Patrickson, who hails from Kenya, introduced Hough and Laich to Africa, where the two vacationed in 2016 and honeymooned a year later. While there, they were inspired to create their nonprofit Love United, and decided to partner with Charity: Water to help build clean and sustainable drinking water wells there.

“We fell in love with the people, the environment, the whole way of life. We realized how grateful we are for the necessities that we have and we wanted to find a way to bring those basic resources to others,” said Hough.

She recalled interviewing Patrickson for the stylist job years ago. “One thing that made me want to work with her was her values and her viewpoint on fashion and that she doesn’t want to be wasteful.

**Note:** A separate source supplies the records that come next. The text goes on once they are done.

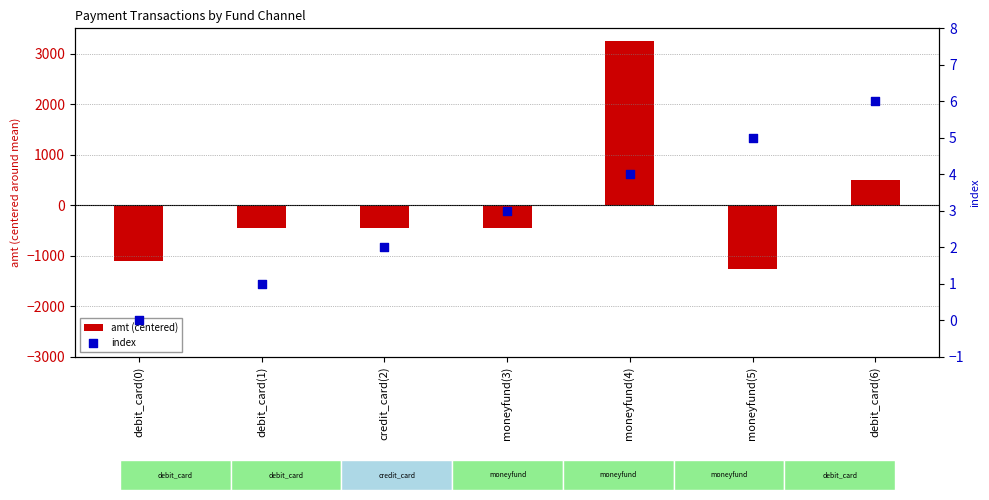

Is the value of index at debit_card(1) greater than the value of amt (centered) at debit_card(6)?

No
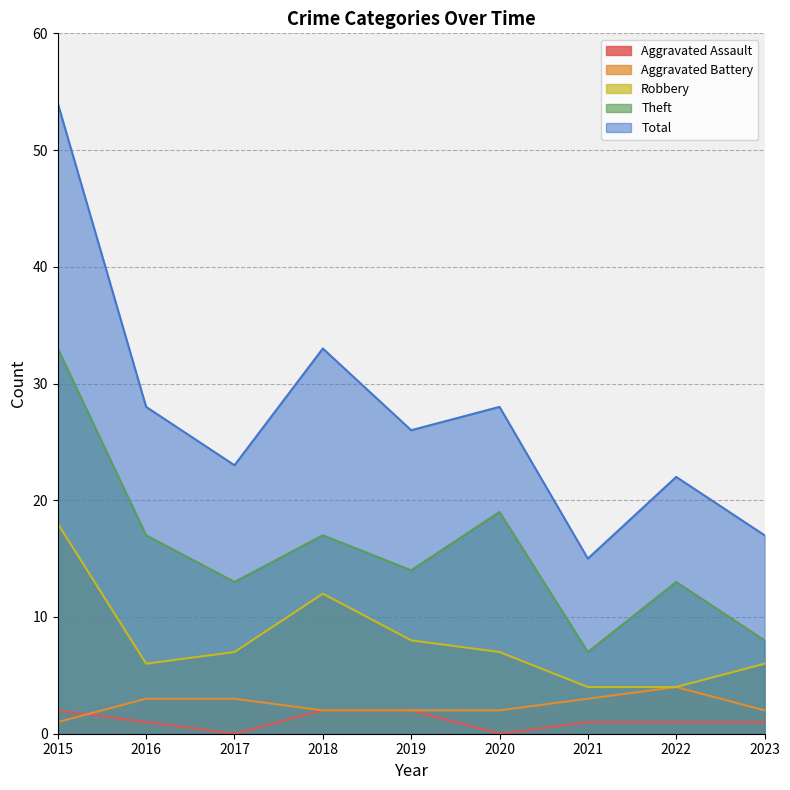

What is the average value of the Theft series?

16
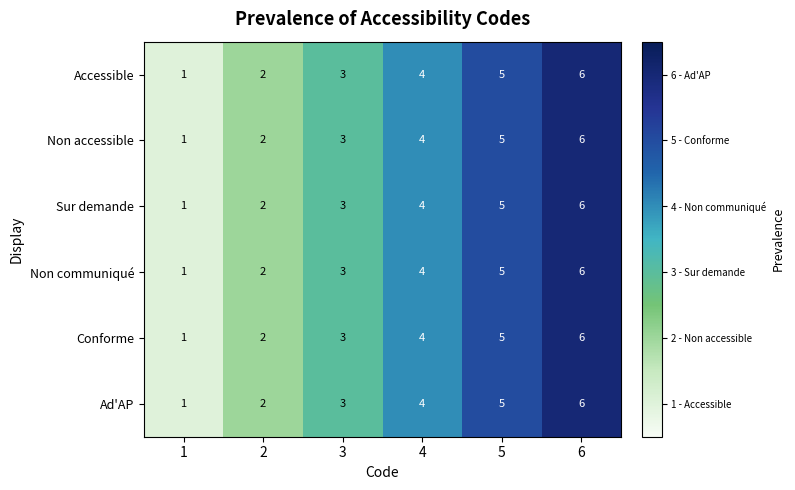

Rank the categories by Non accessible value from lowest to highest.

1, 2, 3, 4, 5, 6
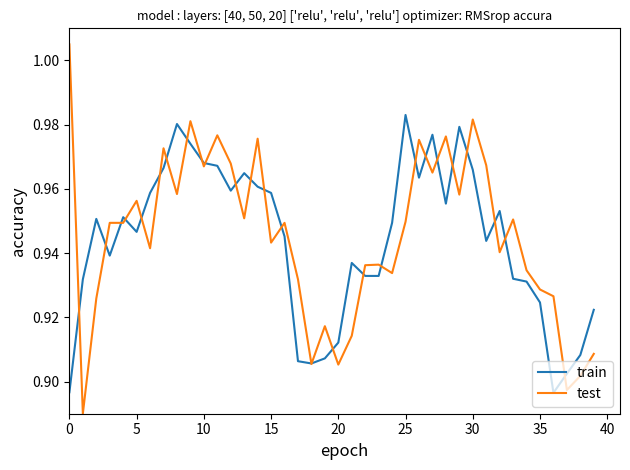

Rank the series by their maximum value, from lowest to highest.

train, test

She is always coming up with new ideas on how to better serve our planet,” said Hough.

“Fashion is the second dirtiest industry after oil,” said Patrickson. “Even as a stylist, I have constant guilt because we are Fed Ex-ing boxes overnight all the time. I wanted to do something that was going to take away from the problem, not add to it.”

She had fallen in love with a pair of custom sandals she had made in Capri and decided to launch Amanu in Los Angeles to bring the same eco-conscious, high-touch experience directly to local consumers.

“We cut only the leather we need and we reduce chemicals from glues because we have cobblers making them with nails and brass tacks. Everyone is getting fitted so returns aren’t there, and every sole can be used collection after collection. We use vegetable dyes for the vachetta leather. There’s a long way to go, but there’s things off the starting block which I feel good about,” said Patrickson. “The great thing is people are getting exactly what they need rather than compromising on fit or color and it’s a great value [retail prices range from $160 to $275] because we cut out the middle man.”

She added that she’s working with a software company on fit station that will scan a customer’s foot so that a 3-D rendering can be stored to create repeat purchases.

As for the by-appointment studio at 605 North West Knoll Drive in West Hollywood, “We have the space until Septermber with the option to extend, and we’ve had several offers to do pop-ups in the Hamptons. Sydney would be cool, I’d love to do Capetown, and what I really want to do is pop-ups in safari lodges in Africa and train someone in the community. They could sell one or two shoes and that would help feed their family. I’d like to do that as a nonprofit branch giving back to my homeland.”

Patrickson also wanted customers to “have an emotional connection to the shoe and the cobbler.” Said Hough, “I feel like it brings back the fun of what fashion is supposed to be.”